── TEKS PILIHAN ──
Kajian Isu #2 RKUHP

RKUHP

(Rancangan Kitab Undang-Undang Hukum Pidana)

Disusun oleh Komunitas Tanggap Isu

 Pada 18 September 2019, pemerintah dan DPR RI telah menyepakati RKUHP dalam Pembahasan Tingkat I untuk dibahas dalam Pembahasan Tingkat II, yakni pengambilan keputusan di Rapat Paripurna. Namun ditunda karena masifnya penolakan dari masyarakat, rencana ini banyak ditentang karena proses yang tidak transparan. Sebenarnya upaya pembaharuan KUHP pertama kali disampaikan ke DPR oleh Presiden Susilo Bambang Yudhoyono. Pada 2015, Presiden Joko Widodo menyampaikan kembali rencana revisi ke DPR dan menerbitkan Surat Presiden Nomor R-35/Pres/06/2015 pada 5 Juni 2015 yang ditindaklanjuti dengan pembahasan intensif selama lebih dari empat tahun.

  • Apa itu RKUHP?

Mungkin masih pada belum tau nih sejarah RKUHP, jadi aturan hukum pidana indonesia bersumber dari hukum zaman Belanda yang sudah ada sejak lebih dari 100 tahun lalu, Wetboek van Strafrecht voor Netherlands Indie (WvS) Stb No.732/1915 mulai berlaku pada 1 Januari 1918. Lalu, UU No. 1/1946 tentang Peraturan Hukum Pidana dan UU No. 73/1958 memberlakukan WvS atau yang lebih dikenal dengan KUHP, sebagai Peraturan Hukum Pidana Nasional.

RKUHP (Rancangan Kitab Undang-Undang Hukum Pidana) merupakan wujud dari adanya pembaharuan hukum pidana di Indonesia yang telah dimulai sejak tahun 1964. Pembaharuan dilakukan karena adanya alasan filosofis, politis, sosiologis, dan praktis. Secara filosofis, KUHP yang disusun oleh pemerintah kolonial Belanda perlu diganti karena landasan filosofinya yang berbeda. Secara sosiologis, banyak pasal di KUHP yang tidak sesuai dengan nilai-nilai yang berlaku dalam masyarakat. Serta adanya kemajuan ilmu pengetahuan dan teknologi membuat berbagai pengaturan tindak pidana di dalam KUHP tidak memadai dan ketinggalan oleh zaman. Karena alasan tersebut dirasa perlu adanya pembaharuan KUHP.
───
── CUPLIKAN DATA ──
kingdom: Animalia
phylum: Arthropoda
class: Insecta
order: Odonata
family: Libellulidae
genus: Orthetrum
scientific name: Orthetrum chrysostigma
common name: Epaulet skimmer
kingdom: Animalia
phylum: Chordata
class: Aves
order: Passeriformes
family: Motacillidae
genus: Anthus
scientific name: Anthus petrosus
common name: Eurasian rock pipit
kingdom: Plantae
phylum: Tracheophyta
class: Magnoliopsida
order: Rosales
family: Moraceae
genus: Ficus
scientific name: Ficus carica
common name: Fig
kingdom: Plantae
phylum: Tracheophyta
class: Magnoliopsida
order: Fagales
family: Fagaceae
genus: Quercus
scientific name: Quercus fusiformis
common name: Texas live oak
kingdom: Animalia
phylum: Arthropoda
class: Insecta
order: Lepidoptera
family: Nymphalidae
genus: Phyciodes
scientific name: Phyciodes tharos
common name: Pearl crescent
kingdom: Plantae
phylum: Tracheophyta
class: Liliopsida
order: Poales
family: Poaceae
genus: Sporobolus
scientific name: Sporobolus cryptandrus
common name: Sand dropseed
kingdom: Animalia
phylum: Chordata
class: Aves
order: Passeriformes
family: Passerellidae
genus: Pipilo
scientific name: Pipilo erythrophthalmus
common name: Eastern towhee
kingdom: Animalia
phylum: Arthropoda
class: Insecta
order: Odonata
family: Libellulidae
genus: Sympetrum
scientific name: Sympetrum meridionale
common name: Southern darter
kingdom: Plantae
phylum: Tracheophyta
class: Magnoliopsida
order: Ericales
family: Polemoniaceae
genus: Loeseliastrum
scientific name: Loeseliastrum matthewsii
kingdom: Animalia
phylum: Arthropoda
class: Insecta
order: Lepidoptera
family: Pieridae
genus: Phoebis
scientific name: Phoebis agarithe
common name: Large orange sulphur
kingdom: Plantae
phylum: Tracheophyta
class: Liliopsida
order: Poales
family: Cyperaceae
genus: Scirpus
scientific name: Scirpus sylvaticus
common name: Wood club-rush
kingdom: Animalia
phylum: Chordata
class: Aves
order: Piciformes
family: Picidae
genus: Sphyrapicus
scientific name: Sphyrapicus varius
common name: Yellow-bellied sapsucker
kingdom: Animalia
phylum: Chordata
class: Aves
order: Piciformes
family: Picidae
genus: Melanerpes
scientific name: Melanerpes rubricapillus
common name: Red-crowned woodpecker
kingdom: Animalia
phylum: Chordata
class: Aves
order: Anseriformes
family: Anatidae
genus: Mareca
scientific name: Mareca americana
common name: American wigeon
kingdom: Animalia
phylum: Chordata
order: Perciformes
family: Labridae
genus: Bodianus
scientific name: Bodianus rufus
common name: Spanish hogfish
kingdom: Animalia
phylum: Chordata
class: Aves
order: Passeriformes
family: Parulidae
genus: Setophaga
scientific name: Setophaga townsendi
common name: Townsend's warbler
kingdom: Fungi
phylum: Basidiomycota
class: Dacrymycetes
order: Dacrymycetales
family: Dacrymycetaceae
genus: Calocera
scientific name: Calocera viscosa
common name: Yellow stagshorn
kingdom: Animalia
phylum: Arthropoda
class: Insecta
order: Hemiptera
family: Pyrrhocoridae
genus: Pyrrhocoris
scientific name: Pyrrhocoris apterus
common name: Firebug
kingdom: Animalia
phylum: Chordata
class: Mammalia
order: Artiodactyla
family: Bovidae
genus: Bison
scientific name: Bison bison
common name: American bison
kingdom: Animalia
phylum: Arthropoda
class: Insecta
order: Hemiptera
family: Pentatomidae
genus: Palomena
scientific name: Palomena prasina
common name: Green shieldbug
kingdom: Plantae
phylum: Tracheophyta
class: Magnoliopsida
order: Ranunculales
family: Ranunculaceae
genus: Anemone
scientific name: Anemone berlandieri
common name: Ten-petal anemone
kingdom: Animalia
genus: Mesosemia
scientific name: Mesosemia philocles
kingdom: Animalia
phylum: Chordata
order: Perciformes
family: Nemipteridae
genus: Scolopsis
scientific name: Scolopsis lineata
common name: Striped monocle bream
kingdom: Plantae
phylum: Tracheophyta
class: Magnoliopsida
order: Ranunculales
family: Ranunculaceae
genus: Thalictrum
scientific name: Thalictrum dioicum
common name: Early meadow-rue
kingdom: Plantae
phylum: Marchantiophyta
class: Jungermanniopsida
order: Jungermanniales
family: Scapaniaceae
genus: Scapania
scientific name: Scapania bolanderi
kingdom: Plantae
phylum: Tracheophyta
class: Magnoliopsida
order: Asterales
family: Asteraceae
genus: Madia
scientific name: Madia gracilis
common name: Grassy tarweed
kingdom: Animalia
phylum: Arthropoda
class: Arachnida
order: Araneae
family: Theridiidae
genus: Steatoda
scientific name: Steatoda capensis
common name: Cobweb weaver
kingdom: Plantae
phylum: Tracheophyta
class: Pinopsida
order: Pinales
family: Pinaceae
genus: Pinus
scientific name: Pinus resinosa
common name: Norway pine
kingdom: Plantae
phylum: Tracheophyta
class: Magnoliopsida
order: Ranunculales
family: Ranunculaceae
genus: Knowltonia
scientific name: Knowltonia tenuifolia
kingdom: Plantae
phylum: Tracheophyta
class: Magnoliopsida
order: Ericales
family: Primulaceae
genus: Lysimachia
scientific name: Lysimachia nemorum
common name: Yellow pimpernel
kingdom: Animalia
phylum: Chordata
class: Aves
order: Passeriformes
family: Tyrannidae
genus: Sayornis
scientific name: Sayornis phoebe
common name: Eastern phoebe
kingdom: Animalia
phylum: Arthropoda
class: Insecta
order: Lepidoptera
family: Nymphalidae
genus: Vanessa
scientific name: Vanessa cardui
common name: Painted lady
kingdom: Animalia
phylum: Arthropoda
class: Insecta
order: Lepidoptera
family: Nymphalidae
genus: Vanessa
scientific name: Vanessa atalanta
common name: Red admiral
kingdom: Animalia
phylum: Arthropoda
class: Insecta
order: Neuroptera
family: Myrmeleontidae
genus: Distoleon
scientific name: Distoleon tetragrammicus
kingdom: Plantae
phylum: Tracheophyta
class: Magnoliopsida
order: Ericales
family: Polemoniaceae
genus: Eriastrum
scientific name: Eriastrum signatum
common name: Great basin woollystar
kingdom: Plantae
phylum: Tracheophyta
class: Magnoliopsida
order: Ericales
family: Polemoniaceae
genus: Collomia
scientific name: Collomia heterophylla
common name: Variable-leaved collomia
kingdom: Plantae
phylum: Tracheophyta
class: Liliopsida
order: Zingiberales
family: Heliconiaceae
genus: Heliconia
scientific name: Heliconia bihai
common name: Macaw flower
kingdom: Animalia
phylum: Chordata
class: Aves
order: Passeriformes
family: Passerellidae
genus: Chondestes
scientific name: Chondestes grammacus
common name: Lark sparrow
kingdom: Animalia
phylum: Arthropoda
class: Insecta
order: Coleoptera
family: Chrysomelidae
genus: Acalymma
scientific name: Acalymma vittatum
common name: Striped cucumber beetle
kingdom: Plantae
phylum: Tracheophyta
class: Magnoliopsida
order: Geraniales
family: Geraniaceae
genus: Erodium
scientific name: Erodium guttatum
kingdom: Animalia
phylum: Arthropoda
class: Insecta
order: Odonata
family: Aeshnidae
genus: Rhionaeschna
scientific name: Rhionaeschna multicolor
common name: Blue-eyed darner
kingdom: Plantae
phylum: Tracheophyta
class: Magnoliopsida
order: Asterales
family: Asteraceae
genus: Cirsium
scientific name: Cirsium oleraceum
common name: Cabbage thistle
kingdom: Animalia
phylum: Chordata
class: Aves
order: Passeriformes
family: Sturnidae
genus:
───
TUGAS ANDA:
Tolong tulis ulang bagian teks tentang RKUHP tanpa perubahan, mulai dari kata-kata yang memuat "Disusun oleh Komunitas" dan berhenti setelah "dari empat tahun.". Item-item ini merupakan bahan yang terpisah dari teks tentang RKUHP.

JAWABAN LENGKAP:
Disusun oleh Komunitas Tanggap Isu

 Pada 18 September 2019, pemerintah dan DPR RI telah menyepakati RKUHP dalam Pembahasan Tingkat I untuk dibahas dalam Pembahasan Tingkat II, yakni pengambilan keputusan di Rapat Paripurna. Namun ditunda karena masifnya penolakan dari masyarakat, rencana ini banyak ditentang karena proses yang tidak transparan. Sebenarnya upaya pembaharuan KUHP pertama kali disampaikan ke DPR oleh Presiden Susilo Bambang Yudhoyono. Pada 2015, Presiden Joko Widodo menyampaikan kembali rencana revisi ke DPR dan menerbitkan Surat Presiden Nomor R-35/Pres/06/2015 pada 5 Juni 2015 yang ditindaklanjuti dengan pembahasan intensif selama lebih dari empat tahun.